Aim of the task —
In two sentences, summarize the article about homes for endangered swifts.

---- Document text

Homes to roost for endangered swifts
This article that I wrote appeared in the Ely Ensign in February 2006 on page 15.
Dick Newell is still very much involved with the continued preservation of swifts and you can follow his blog.
You can also find out more about the Swift bird box which was erected on Logan’s Meadow, Chesterton in 2014.
Four local churches have volunteered to become experimental nesting places in an attempt to save a breed of wild bird from extinction.
St Mary’s Ely, Holy Trinity, Haddenham, All Saint’s, Landbeach and St Margaret’s, Chippenham, are the first in the area to install nesting boxes for swifts in a pilot scheme to rest the best designs and most beneficial places to encourage the birds to nest.
The swift may be considered a common bird now, but in 20 year’s time the breed could be extinct if places are not found for them to nest. And some of the best places for the birds to settle are churches which have plenty of open spaces and sky-high nooks and crannies for the birds to shelter in.

--------
---- Data shown

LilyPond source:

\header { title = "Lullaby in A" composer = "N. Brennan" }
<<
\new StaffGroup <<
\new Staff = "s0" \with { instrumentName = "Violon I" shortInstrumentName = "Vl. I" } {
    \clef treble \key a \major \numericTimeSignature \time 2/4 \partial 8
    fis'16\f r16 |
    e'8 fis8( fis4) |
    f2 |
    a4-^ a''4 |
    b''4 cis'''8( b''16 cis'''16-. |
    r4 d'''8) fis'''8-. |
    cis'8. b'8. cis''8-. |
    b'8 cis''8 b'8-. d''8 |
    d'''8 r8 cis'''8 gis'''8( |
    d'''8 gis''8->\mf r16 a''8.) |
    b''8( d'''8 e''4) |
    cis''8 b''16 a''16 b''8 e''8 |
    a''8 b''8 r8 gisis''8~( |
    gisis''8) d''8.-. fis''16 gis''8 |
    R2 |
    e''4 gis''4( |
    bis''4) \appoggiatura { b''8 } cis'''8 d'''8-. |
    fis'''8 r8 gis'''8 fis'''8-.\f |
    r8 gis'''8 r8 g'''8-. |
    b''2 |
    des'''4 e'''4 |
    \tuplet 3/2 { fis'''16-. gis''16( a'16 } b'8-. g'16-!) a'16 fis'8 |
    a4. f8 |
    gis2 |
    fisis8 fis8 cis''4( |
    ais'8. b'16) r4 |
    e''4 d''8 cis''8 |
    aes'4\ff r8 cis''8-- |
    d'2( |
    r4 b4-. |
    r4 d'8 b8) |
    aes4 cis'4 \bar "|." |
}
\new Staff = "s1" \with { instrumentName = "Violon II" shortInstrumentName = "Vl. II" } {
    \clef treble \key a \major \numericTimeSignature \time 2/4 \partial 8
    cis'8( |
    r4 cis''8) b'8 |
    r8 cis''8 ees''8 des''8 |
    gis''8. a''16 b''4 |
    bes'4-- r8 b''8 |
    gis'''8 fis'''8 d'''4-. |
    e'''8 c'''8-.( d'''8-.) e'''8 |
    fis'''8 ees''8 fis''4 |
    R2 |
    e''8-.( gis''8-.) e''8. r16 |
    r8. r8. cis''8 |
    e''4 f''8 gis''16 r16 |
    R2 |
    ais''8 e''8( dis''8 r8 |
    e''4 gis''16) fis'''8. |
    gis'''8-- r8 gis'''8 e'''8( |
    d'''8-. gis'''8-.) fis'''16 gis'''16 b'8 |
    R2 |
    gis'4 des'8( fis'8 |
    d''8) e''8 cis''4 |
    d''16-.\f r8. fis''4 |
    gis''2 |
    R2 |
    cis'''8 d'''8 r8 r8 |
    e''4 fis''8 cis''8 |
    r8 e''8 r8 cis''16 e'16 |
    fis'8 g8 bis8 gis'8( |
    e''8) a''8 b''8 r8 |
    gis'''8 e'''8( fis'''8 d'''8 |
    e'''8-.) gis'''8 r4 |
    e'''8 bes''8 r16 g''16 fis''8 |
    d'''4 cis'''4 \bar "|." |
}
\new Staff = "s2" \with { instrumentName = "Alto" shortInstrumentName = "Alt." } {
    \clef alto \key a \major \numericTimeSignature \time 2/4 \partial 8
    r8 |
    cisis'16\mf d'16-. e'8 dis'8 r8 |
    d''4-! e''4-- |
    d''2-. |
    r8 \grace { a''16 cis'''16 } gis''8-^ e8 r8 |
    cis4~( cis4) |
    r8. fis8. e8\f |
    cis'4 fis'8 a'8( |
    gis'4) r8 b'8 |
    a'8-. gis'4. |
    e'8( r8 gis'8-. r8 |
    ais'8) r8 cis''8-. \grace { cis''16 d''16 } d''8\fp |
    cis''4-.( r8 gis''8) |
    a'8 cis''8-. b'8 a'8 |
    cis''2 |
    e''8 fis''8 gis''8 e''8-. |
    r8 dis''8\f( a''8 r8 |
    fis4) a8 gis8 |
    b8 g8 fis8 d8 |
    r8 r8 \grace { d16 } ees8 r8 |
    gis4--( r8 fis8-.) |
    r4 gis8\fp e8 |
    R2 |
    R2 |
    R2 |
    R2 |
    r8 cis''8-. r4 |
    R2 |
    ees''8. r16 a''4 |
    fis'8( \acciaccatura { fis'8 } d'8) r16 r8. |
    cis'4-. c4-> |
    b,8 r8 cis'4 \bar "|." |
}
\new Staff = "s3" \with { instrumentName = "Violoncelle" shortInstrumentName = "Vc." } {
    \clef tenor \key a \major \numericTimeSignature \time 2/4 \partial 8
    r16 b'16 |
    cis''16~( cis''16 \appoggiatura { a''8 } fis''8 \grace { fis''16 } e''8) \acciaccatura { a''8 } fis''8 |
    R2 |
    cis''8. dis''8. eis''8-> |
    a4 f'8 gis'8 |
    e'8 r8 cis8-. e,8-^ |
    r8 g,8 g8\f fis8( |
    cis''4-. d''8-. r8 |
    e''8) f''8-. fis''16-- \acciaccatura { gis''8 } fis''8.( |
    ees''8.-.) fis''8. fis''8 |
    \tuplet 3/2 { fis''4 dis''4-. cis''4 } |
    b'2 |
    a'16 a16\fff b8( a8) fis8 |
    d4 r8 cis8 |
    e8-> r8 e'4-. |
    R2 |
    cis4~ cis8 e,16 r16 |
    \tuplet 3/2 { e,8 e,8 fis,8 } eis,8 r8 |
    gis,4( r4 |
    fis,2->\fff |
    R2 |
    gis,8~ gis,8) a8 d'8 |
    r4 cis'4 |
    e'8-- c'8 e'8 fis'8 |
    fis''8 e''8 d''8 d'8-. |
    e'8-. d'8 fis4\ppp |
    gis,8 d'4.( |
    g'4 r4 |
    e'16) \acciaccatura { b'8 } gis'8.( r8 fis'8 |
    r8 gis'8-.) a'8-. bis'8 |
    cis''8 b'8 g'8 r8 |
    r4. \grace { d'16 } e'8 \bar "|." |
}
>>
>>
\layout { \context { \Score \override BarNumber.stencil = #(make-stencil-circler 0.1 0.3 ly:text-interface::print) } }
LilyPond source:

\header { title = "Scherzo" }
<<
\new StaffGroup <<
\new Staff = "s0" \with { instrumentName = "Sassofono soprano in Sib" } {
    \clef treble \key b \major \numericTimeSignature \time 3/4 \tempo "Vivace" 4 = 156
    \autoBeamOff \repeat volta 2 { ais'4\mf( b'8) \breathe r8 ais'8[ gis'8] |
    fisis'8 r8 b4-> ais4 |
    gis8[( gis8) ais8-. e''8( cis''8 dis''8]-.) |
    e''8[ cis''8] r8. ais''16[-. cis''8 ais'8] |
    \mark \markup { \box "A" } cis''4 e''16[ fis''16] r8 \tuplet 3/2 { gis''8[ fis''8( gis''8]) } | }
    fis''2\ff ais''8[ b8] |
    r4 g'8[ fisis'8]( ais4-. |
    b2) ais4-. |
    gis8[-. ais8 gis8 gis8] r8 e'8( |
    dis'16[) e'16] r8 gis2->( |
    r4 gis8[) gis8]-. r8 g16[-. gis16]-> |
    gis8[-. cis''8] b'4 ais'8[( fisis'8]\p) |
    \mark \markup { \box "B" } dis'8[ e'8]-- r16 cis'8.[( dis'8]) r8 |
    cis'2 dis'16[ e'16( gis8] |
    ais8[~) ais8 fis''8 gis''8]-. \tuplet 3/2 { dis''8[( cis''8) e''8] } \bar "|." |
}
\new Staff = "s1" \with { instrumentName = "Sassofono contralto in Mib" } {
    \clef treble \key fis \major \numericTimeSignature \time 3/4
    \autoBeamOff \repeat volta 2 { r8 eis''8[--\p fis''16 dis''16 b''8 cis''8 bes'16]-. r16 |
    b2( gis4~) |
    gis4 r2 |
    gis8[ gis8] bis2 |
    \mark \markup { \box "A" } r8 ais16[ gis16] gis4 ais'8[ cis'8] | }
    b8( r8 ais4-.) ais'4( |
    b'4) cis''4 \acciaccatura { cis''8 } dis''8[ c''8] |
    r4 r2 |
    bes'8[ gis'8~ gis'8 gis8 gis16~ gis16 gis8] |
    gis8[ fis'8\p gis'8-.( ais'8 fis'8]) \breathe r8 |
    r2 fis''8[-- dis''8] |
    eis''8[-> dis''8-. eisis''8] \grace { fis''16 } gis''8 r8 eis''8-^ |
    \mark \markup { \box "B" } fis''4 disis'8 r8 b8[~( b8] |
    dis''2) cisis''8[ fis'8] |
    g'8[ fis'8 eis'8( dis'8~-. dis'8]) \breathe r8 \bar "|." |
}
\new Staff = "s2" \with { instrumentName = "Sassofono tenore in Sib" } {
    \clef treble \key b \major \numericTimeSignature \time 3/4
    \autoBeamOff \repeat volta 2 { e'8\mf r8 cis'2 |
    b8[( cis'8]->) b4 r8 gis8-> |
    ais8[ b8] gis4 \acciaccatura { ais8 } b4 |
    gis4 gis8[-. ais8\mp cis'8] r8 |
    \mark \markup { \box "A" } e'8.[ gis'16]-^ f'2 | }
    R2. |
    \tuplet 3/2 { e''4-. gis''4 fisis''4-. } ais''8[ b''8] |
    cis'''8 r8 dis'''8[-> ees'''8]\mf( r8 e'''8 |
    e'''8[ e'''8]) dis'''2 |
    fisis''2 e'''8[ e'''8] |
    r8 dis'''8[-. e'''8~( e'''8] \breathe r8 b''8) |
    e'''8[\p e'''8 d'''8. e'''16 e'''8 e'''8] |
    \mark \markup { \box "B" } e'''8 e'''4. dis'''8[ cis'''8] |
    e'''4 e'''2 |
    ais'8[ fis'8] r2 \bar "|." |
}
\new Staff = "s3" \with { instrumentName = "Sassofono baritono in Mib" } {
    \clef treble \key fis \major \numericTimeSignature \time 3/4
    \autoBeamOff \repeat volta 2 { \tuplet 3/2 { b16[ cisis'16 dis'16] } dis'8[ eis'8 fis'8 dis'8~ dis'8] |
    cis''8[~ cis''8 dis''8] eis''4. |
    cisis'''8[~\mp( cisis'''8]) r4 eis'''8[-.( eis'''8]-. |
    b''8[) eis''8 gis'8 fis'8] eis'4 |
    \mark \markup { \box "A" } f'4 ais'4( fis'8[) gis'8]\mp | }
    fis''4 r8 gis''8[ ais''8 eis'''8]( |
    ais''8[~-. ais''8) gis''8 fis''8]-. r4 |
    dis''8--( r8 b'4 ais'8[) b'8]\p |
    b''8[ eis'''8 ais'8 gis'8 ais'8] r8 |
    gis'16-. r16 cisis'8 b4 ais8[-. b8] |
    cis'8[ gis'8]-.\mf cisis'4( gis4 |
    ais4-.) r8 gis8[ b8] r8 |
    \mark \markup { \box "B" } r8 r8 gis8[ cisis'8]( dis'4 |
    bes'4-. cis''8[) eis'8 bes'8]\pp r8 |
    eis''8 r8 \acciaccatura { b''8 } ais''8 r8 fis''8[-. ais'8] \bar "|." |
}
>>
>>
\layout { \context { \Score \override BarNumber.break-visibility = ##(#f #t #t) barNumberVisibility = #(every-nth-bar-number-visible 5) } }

--------

Answer space —
Four local churches, St Mary's Ely, Holy Trinity Haddenham, All Saint's Landbeach and St Margaret's Chippenham, have volunteered to install nesting boxes for swifts in a pilot scheme on the best designs and most beneficial places to encourage the birds to nest. Although the swift may seem common now, it could be extinct in 20 years if nesting places are not found, and churches are among the best places because of their open spaces and high nooks and crannies.